Reproduce the rows word for word, from the very first line through the line that contains "Alhambra Superstore (CA)", including that line.

(Collected data entries)
┄┄┄┄┄┄┄┄┄┄

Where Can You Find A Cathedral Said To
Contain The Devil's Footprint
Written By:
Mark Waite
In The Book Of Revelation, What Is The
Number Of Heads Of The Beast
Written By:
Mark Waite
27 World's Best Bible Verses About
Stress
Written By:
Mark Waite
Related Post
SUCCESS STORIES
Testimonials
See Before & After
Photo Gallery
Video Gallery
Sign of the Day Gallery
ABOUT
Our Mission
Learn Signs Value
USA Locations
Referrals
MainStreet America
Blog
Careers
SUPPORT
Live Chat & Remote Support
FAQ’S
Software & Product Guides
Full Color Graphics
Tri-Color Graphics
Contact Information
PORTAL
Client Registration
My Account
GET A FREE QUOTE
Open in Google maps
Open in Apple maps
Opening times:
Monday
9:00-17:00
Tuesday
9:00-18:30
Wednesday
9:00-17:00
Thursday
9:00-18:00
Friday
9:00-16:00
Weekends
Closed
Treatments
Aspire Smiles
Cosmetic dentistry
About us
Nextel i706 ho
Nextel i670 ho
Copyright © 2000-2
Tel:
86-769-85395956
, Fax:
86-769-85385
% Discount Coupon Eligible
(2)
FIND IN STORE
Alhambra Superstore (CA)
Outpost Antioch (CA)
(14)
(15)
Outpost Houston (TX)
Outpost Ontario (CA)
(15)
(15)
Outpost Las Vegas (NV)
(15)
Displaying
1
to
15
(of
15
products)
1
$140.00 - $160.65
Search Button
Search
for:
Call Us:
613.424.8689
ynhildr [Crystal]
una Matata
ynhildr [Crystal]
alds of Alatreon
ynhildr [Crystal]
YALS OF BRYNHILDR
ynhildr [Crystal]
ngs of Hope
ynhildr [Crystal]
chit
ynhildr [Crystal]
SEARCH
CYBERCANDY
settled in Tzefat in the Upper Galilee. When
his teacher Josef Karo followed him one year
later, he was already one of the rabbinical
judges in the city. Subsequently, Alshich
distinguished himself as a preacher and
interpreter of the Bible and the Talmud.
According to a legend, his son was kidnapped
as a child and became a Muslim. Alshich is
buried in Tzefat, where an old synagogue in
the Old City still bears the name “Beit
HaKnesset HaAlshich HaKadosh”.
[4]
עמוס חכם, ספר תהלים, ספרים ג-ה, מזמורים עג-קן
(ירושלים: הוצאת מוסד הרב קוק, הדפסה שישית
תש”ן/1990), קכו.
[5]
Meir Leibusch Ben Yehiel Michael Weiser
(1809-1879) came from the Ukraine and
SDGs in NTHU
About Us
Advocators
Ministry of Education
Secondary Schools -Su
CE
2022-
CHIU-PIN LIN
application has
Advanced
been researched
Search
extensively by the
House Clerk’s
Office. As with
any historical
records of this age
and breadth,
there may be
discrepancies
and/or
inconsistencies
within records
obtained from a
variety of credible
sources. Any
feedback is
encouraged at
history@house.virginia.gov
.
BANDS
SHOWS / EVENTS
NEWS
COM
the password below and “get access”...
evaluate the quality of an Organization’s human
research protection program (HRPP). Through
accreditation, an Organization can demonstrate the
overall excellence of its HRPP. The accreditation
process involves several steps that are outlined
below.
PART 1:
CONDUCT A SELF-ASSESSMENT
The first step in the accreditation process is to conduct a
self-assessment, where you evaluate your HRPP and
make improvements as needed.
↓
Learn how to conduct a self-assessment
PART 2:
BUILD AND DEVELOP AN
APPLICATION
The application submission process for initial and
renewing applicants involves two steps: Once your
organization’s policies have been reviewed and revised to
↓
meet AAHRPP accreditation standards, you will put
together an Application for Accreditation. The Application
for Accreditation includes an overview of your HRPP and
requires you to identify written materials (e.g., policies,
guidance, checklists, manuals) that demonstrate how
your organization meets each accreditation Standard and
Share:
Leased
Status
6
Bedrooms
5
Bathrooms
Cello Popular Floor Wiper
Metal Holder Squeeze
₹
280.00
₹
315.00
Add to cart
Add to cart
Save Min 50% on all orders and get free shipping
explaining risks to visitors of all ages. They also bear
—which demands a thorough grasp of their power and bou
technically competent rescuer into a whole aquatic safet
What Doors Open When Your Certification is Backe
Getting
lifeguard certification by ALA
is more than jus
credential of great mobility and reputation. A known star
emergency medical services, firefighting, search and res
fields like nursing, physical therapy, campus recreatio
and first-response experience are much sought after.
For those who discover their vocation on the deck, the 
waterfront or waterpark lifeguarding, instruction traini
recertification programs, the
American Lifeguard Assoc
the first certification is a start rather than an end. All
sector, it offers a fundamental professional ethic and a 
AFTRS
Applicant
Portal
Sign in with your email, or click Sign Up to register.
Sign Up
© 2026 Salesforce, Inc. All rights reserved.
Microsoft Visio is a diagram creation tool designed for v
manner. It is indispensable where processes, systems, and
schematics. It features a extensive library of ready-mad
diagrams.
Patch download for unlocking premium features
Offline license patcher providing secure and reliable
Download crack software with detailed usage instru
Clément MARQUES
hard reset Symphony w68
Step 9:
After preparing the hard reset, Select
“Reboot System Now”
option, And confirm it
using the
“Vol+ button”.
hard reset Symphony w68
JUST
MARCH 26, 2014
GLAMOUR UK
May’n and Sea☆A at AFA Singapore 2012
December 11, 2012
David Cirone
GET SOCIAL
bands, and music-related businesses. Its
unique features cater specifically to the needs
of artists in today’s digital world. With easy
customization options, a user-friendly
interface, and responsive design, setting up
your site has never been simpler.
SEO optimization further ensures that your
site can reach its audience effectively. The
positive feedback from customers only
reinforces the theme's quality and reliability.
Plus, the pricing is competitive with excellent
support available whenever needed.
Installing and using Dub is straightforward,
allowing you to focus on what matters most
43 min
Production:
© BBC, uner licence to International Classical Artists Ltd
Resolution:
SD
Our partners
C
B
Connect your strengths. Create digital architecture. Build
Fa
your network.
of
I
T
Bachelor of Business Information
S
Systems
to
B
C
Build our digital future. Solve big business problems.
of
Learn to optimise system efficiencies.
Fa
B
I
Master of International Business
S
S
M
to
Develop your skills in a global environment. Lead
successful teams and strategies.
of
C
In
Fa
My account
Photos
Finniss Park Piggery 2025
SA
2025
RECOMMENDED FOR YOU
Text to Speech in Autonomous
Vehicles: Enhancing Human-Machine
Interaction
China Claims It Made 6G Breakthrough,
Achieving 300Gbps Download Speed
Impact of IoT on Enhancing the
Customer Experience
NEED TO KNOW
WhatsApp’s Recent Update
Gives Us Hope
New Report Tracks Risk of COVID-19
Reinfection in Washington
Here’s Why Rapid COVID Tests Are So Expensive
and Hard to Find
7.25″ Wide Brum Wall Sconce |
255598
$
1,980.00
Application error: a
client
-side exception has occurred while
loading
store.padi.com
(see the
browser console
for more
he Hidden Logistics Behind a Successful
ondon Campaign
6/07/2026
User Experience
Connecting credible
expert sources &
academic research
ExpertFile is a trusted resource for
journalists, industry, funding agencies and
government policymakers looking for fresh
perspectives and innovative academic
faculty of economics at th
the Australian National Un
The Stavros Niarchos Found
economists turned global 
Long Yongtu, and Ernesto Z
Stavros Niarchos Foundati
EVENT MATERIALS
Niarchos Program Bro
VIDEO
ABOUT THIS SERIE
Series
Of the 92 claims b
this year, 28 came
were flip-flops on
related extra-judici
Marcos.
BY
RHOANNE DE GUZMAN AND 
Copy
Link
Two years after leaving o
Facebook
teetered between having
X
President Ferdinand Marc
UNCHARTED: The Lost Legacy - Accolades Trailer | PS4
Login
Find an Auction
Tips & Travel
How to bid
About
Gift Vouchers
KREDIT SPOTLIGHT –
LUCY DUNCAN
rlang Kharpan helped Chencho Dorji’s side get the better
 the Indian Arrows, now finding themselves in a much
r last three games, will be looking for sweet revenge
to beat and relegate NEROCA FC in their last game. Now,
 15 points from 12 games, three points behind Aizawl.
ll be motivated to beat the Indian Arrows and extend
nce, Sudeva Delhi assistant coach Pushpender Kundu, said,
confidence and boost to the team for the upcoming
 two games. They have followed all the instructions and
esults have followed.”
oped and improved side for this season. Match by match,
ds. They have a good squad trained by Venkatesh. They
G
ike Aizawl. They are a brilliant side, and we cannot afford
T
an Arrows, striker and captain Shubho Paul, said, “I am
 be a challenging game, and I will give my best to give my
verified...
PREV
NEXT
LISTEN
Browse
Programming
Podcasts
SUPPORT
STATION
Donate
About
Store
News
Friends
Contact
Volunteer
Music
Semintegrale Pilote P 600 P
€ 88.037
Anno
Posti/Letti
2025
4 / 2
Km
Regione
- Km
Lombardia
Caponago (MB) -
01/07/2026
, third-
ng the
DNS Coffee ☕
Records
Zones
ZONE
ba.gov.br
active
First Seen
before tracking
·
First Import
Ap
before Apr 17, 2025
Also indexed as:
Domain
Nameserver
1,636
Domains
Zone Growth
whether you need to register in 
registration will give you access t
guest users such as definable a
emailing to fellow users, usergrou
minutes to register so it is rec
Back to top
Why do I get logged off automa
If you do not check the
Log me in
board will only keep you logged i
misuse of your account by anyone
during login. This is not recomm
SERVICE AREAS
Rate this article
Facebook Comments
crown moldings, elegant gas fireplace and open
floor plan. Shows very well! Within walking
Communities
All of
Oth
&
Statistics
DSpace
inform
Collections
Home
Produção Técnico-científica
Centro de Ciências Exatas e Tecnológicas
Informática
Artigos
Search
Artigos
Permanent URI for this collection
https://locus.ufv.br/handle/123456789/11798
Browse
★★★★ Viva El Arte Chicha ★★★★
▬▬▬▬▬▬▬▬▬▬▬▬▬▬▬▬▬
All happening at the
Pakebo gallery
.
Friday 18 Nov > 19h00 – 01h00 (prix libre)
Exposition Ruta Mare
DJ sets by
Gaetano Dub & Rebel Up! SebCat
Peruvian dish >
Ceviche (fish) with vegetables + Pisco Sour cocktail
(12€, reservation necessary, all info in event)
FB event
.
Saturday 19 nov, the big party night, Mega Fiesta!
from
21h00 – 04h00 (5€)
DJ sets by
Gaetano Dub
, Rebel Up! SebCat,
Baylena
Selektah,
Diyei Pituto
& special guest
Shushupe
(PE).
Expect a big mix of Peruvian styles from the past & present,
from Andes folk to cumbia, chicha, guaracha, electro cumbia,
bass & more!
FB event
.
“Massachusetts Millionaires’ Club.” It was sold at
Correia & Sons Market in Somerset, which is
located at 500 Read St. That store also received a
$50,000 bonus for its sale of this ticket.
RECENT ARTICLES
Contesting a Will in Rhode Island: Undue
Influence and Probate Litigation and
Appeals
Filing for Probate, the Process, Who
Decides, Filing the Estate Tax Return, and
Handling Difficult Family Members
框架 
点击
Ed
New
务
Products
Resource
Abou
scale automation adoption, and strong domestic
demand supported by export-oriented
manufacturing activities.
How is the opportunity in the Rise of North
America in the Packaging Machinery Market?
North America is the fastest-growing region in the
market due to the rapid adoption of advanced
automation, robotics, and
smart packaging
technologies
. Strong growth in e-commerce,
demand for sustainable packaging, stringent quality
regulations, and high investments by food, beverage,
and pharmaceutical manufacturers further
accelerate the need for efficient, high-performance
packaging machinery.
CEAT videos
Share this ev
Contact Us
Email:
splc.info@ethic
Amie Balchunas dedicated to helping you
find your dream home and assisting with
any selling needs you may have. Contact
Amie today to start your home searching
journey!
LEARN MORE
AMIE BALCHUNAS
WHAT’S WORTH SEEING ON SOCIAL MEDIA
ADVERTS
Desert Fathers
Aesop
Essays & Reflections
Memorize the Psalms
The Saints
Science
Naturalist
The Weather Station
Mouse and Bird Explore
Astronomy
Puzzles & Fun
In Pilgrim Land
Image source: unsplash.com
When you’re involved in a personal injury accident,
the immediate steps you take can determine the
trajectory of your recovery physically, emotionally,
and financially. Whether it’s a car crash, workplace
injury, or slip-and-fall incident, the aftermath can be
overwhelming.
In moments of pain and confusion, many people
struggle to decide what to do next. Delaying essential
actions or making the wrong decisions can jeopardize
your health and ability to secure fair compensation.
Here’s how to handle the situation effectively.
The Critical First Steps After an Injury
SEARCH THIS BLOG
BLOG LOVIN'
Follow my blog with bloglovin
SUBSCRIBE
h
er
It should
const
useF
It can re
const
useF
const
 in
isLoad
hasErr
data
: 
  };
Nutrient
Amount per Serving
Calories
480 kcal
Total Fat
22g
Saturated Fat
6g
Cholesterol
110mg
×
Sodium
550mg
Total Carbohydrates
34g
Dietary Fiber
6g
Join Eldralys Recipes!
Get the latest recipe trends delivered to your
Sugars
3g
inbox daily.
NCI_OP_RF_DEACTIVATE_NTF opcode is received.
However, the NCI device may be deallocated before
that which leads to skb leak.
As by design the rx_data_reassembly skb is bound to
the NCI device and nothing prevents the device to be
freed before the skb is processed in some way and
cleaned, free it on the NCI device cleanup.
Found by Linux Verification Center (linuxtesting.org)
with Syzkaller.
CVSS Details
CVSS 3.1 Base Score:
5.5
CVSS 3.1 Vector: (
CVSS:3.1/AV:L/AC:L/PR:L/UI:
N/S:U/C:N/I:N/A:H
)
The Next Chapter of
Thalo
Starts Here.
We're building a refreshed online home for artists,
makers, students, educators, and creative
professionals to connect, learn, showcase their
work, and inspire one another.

┄┄┄┄┄┄┄┄┄┄

** Written response **
Where Can You Find A Cathedral Said To
Contain The Devil's Footprint
Written By:
Mark Waite
In The Book Of Revelation, What Is The
Number Of Heads Of The Beast
Written By:
Mark Waite
27 World's Best Bible Verses About
Stress
Written By:
Mark Waite
Related Post
SUCCESS STORIES
Testimonials
See Before & After
Photo Gallery
Video Gallery
Sign of the Day Gallery
ABOUT
Our Mission
Learn Signs Value
USA Locations
Referrals
MainStreet America
Blog
Careers
SUPPORT
Live Chat & Remote Support
FAQ’S
Software & Product Guides
Full Color Graphics
Tri-Color Graphics
Contact Information
PORTAL
Client Registration
My Account
GET A FREE QUOTE
Open in Google maps
Open in Apple maps
Opening times:
Monday
9:00-17:00
Tuesday
9:00-18:30
Wednesday
9:00-17:00
Thursday
9:00-18:00
Friday
9:00-16:00
Weekends
Closed
Treatments
Aspire Smiles
Cosmetic dentistry
About us
Nextel i706 ho
Nextel i670 ho
Copyright © 2000-2
Tel:
86-769-85395956
, Fax:
86-769-85385
% Discount Coupon Eligible
(2)
FIND IN STORE
Alhambra Superstore (CA)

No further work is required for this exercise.